Melihat tabligh sebagai upaya untuk memodifikasi realitas sosial yang
tidak Islami kepada nilai ajaran Allah SWT, maka tabligh memiliki arti
yang sangat dominan dalam kehidupan manusia. Tabligh bisa dilakukan
dengan lisan atau ucapan bisa pula melalui tulisan bahkan dengan perilaku mubaligh, yang jelas tabligh
adalah upaya menyampaikan pesan Islam kepada masyarakat.

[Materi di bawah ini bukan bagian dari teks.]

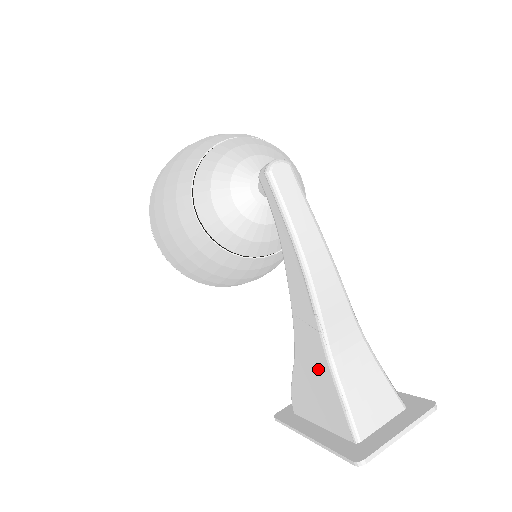
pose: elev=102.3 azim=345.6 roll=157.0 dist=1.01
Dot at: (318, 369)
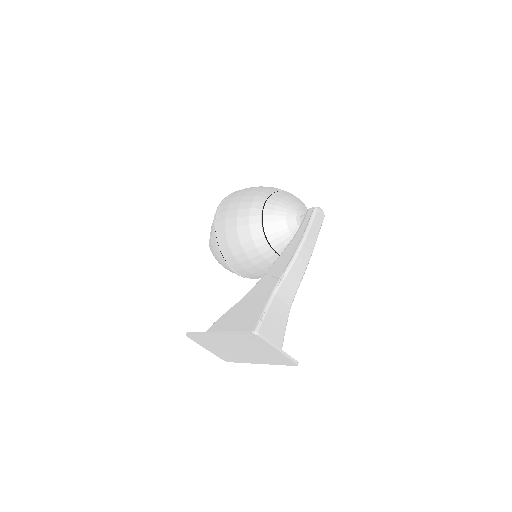
Dot at: (258, 301)
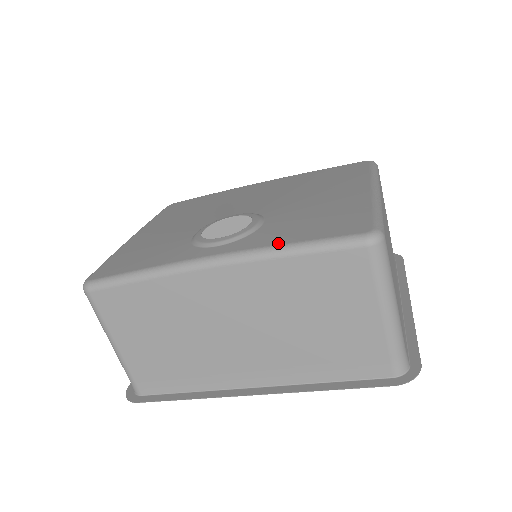
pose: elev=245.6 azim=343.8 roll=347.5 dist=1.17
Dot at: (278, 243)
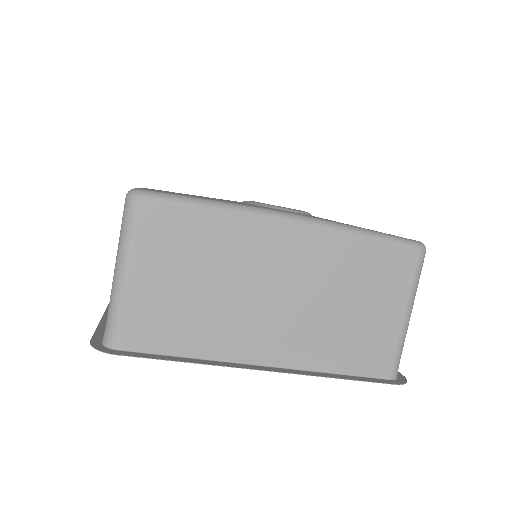
Dot at: (350, 225)
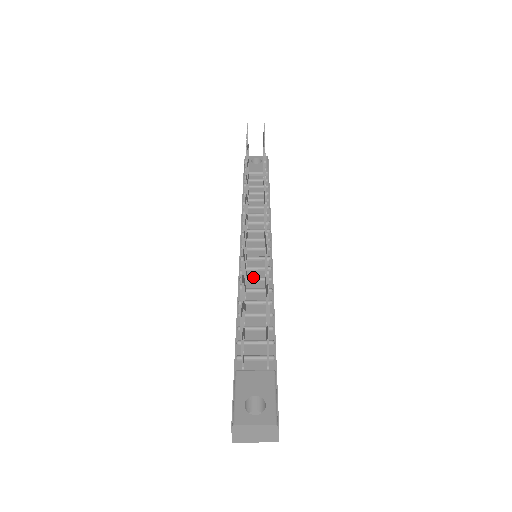
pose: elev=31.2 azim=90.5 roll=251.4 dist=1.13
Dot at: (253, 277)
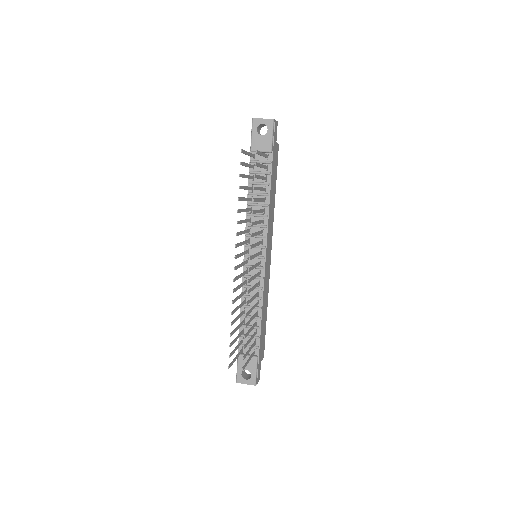
Dot at: (250, 287)
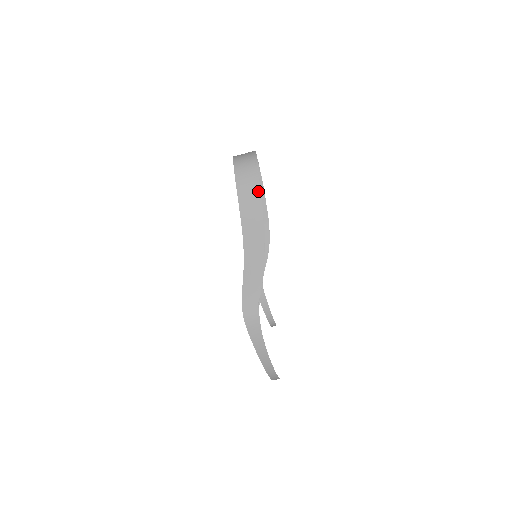
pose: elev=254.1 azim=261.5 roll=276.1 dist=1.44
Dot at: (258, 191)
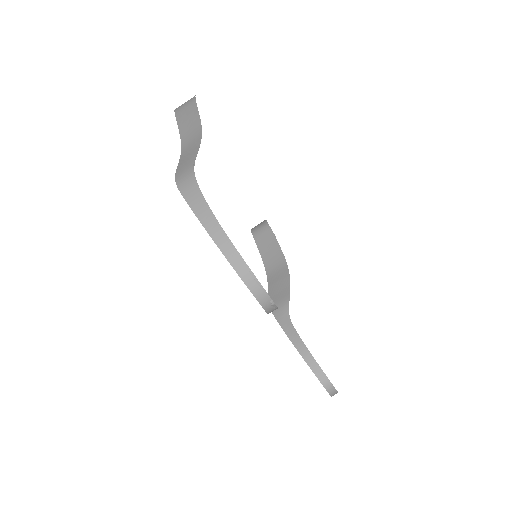
Dot at: (194, 104)
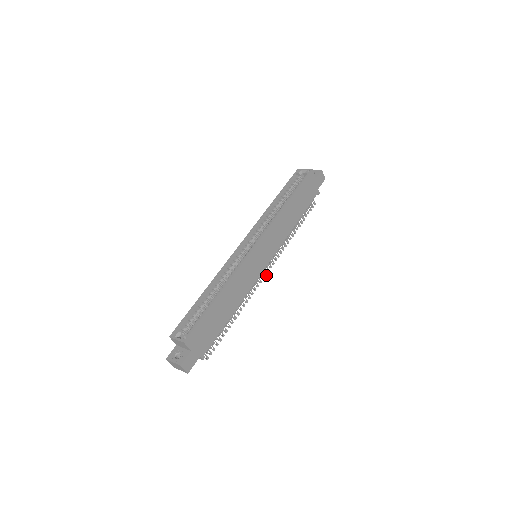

Tabligh melalui media cetak (tulisan) disebut dengan kitabah,
yaitu proses penyampaian ajaran Islam melalui bahasa tulisan bisa berupa buku,
majalah, jurnal, surat kabar, pamflet, brosur yang berisi pesan-pesan Islam.
Termasuk di dalamnya bentuk-bentuk media cetak lain seperti, lukisan, kaligrafi
yang mengandung pesan-pesan keIslaman atau menggugah rasa simpatik terhadap
nilai-nilai keIslaman.[4]
Dakwah melalui tulisan (kitabah)
harus dilakukan agar pesan dakwah dapat disebarkan lebih luas dan lebih tahan
lama. Para da’i harus mulai memberikan perhatian yang serius terhadap
dakwah tulisan agar umat mendapatkan rujukan yang memadai tentang keilmuan Islam.
Menulis merupakan kegiatan yang bisa menghadirkan kepuasan diri karena bisa
berekspresi diri, melontar gagasan, mencerdaskan masyarakat, bahkan
mendatangkan pahala dari Allah swt, ketika lewat tulisan kita bisa mengemukakan
kebenaran dan melakukan amar ma’ruf nahyi munkar disertai niat ikhlas[5].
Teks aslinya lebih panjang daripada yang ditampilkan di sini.